During our discussion I asked how the business rated on Trip Advisor. “Oh those guys hate us!” was the reply. I had done a little analysis of “those guys” before our meeting and their comments made interesting reading. Over the past 100 reviews there was a large spread of one and two star ratings (terrible and poor) as well as four and five star ratings (very good and excellent). However, the bad comments were very bad with many recommending which competitors would provide better service. Furthermore, there was a constant theme as to which areas of service were problematic.
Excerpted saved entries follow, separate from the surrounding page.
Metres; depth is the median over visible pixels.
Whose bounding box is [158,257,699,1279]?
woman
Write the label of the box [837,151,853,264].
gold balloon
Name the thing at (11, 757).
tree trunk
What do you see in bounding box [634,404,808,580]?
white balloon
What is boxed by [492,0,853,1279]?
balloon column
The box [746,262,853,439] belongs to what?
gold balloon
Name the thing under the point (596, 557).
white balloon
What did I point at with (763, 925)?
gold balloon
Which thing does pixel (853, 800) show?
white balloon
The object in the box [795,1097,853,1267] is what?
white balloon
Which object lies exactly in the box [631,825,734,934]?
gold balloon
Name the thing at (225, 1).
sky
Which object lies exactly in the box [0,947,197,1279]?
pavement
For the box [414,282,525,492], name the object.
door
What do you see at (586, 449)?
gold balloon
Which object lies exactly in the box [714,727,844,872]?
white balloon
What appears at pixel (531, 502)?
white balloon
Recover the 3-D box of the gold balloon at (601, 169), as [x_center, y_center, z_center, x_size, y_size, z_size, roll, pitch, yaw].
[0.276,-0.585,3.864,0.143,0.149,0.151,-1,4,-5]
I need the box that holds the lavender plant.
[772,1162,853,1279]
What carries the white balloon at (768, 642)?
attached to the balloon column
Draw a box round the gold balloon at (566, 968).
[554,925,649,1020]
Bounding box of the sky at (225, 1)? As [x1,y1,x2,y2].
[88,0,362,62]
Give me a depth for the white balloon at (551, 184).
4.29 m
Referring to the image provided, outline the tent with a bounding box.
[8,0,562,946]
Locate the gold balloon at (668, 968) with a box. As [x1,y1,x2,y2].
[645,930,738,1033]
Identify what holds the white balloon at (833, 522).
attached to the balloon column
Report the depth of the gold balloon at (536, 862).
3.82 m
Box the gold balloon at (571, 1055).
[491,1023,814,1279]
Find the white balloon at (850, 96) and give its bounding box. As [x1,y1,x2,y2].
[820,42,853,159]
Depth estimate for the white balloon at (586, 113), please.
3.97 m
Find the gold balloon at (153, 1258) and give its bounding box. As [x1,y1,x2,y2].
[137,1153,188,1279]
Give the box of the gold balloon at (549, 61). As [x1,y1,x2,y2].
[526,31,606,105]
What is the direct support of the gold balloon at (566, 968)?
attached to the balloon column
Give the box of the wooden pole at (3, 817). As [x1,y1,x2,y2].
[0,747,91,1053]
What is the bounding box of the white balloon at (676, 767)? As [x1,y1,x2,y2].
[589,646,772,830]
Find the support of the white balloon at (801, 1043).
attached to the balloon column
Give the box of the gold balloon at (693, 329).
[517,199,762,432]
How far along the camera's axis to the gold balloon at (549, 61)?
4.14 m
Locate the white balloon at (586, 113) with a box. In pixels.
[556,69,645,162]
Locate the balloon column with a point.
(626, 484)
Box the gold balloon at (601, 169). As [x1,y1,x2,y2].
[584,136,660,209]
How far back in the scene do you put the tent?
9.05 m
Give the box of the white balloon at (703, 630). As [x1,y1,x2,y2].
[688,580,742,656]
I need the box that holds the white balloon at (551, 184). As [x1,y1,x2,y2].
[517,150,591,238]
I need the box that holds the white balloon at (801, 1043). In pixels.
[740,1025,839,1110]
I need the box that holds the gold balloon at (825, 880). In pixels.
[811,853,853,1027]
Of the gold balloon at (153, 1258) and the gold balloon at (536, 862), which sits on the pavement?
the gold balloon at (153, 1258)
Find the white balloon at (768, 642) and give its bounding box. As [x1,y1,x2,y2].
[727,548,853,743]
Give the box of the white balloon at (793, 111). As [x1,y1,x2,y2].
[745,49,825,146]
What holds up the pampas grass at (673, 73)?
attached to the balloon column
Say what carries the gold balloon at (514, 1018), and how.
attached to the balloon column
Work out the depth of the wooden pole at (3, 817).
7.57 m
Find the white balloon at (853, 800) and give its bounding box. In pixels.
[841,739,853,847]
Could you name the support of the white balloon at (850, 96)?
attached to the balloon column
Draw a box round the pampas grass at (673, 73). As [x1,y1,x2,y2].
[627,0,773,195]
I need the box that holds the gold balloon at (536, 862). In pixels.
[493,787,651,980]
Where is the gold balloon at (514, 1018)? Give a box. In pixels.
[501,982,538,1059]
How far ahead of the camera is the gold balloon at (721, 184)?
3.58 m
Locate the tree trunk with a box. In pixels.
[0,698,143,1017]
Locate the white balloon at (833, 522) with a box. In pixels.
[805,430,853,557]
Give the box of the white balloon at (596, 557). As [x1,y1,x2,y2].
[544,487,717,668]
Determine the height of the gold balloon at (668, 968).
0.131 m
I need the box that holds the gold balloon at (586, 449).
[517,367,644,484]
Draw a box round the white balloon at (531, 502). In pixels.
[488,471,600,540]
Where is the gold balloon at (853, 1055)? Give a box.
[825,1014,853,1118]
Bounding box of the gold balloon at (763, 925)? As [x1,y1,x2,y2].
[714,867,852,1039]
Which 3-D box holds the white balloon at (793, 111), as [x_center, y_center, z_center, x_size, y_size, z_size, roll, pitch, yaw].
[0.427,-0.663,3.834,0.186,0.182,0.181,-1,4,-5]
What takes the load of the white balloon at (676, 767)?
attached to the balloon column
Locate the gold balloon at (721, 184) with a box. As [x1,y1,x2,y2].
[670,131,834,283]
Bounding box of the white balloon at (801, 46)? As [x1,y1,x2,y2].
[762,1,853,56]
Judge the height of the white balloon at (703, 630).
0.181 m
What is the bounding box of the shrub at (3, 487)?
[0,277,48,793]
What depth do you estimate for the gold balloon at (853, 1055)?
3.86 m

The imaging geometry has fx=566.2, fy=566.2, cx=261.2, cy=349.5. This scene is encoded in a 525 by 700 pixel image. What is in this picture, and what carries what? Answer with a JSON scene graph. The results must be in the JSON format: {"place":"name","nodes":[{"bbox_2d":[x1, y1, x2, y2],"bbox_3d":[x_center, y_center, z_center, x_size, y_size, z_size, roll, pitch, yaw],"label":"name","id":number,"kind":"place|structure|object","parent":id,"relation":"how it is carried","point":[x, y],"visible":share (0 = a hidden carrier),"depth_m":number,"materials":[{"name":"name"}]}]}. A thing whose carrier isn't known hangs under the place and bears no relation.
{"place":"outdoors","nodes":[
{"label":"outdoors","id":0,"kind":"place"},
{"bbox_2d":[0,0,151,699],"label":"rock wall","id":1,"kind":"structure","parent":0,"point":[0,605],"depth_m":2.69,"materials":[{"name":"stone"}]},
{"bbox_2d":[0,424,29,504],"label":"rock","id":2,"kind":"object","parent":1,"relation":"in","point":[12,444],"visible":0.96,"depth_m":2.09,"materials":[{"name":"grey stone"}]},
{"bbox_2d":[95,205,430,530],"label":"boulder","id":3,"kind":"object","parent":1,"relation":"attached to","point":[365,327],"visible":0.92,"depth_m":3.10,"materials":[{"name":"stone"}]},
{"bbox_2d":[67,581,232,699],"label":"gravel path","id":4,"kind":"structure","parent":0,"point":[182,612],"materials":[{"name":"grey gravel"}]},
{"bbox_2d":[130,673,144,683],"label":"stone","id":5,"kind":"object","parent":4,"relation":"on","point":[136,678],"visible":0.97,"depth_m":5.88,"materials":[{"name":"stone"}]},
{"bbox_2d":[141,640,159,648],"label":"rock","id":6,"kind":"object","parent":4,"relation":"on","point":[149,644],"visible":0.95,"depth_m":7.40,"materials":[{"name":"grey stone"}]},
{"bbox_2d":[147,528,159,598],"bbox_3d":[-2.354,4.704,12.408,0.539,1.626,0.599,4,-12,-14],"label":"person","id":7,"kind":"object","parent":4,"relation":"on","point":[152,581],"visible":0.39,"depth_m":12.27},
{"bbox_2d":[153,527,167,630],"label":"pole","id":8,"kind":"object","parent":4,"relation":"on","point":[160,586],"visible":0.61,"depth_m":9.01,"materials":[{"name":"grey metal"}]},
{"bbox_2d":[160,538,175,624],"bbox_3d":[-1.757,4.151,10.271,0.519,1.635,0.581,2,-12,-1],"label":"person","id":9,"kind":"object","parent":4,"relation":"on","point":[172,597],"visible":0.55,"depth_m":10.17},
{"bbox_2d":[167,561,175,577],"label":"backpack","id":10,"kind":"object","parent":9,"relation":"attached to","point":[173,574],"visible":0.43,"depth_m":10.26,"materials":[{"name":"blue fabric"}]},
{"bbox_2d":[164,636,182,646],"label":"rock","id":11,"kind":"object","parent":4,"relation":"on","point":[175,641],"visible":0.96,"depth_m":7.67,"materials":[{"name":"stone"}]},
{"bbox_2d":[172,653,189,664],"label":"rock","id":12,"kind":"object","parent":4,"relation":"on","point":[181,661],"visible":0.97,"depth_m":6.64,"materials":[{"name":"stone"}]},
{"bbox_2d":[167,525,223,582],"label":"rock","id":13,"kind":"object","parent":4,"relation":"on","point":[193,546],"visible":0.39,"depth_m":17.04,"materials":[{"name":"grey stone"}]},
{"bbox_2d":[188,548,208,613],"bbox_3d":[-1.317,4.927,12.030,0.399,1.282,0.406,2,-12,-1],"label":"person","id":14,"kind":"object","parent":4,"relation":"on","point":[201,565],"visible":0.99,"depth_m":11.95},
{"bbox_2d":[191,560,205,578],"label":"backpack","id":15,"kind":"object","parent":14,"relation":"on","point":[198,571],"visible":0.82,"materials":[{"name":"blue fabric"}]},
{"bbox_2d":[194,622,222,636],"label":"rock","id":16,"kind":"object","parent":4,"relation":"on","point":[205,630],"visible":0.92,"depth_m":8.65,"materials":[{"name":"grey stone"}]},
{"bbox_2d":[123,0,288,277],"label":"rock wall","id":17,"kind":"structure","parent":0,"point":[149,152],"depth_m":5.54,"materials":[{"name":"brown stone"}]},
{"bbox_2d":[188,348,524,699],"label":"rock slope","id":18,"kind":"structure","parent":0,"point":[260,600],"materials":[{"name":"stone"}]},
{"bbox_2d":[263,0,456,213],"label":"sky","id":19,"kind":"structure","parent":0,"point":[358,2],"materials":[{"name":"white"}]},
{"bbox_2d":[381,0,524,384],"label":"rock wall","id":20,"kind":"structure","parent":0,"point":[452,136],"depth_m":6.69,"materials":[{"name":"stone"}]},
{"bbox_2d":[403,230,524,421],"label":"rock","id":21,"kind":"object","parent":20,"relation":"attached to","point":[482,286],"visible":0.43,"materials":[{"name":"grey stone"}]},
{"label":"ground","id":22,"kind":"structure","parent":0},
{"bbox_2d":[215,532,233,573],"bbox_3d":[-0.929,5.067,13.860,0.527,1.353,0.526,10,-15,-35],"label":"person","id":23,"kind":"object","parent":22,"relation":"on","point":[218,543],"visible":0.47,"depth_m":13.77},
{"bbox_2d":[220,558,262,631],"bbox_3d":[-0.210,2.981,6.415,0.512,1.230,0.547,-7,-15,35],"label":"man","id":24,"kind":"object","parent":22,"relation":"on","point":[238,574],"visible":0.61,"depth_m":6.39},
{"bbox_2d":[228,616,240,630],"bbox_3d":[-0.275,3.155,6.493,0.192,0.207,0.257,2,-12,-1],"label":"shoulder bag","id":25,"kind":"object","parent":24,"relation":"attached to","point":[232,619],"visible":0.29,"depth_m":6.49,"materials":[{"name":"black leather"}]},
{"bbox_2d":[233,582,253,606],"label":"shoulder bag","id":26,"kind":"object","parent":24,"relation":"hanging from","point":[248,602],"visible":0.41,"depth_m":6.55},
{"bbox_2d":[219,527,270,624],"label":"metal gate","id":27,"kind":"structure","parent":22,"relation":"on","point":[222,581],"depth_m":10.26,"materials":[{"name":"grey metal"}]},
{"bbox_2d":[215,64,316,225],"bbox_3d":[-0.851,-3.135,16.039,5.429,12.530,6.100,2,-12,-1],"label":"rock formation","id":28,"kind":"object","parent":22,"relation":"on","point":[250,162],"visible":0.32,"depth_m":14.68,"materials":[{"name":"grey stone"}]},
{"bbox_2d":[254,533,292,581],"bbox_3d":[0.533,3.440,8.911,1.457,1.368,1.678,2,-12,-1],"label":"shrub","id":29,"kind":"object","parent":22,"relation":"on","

What a goldmine: here was a raft of free information which indicated that the business can deliver excellent service but that quality is inconsistent. It also provided customer recommendations as to how to fix these problems. A lot of other businesses would pay a fortune for this - and here it was for free. I suggested implementing a customer service improvement plan but the business owner disagreed so she engaged someone else to to do some marketing for her.

One year later this business is no longer in existence and I guess that the marketing campaign merely spread the bad news faster. Perhaps more people wrote more bad reviews and let’s be honest, bad news travels fast.

Marketing is effectively a promise and if you can’t deliver on that promise you will get found out. If your sales are down or your customers are consistently telling you things you don’t want to hear, listen to them and act. They are the people who will decide whether you will stay in business and they're not fools. Respect your customers and they will respect you.